Please show every line in the entries below that includes the word "https".

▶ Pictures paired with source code
====================
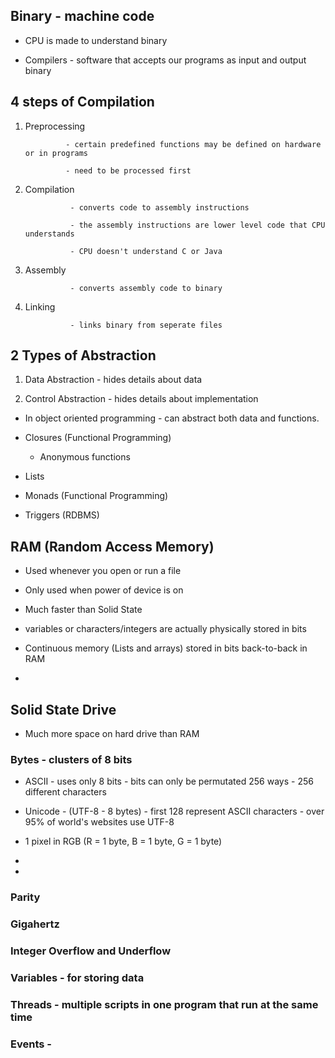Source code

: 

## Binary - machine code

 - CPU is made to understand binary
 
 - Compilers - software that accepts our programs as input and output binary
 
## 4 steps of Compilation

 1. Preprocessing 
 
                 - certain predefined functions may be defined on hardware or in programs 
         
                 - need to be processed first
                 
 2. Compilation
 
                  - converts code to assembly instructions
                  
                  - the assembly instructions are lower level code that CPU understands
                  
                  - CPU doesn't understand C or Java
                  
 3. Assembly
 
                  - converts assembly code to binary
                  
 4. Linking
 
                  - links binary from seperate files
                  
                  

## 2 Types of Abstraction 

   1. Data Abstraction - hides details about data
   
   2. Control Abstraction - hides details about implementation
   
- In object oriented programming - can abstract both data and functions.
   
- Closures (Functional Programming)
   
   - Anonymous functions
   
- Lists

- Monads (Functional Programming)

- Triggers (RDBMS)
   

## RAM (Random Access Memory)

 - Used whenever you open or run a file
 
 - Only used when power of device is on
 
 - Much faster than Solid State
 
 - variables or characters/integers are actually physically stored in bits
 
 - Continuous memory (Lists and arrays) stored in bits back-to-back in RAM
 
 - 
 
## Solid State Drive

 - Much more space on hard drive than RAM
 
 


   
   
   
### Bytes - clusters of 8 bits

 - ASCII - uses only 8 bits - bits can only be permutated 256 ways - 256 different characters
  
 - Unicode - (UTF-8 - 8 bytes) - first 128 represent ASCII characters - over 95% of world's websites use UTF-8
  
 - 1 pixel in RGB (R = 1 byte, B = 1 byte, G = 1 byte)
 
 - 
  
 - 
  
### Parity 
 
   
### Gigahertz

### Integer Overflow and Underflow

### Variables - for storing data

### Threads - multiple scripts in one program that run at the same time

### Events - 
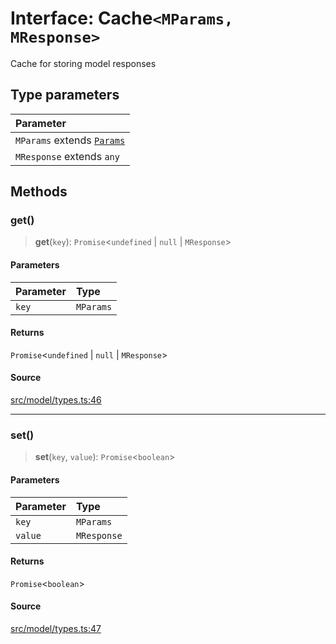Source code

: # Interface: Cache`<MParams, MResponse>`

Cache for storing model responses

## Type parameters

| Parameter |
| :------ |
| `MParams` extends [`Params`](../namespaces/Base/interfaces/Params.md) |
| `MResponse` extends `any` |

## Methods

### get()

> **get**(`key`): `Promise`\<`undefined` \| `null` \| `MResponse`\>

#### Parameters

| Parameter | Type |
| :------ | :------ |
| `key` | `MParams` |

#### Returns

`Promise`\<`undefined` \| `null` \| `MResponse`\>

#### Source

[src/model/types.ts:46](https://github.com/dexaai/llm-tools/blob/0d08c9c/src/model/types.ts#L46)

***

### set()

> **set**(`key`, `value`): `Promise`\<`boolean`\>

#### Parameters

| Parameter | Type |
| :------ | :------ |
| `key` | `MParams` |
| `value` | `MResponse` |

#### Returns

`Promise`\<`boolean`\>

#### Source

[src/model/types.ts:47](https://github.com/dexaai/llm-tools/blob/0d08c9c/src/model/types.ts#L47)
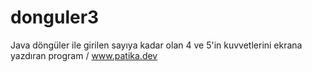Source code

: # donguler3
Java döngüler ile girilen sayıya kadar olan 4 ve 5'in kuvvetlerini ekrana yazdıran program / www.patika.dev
====================
▶ SOLUTION TO THIS PROBLEM
[src/model/types.ts:46](https://github.com/dexaai/llm-tools/blob/0d08c9c/src/model/types.ts#L46)
[src/model/types.ts:47](https://github.com/dexaai/llm-tools/blob/0d08c9c/src/model/types.ts#L47)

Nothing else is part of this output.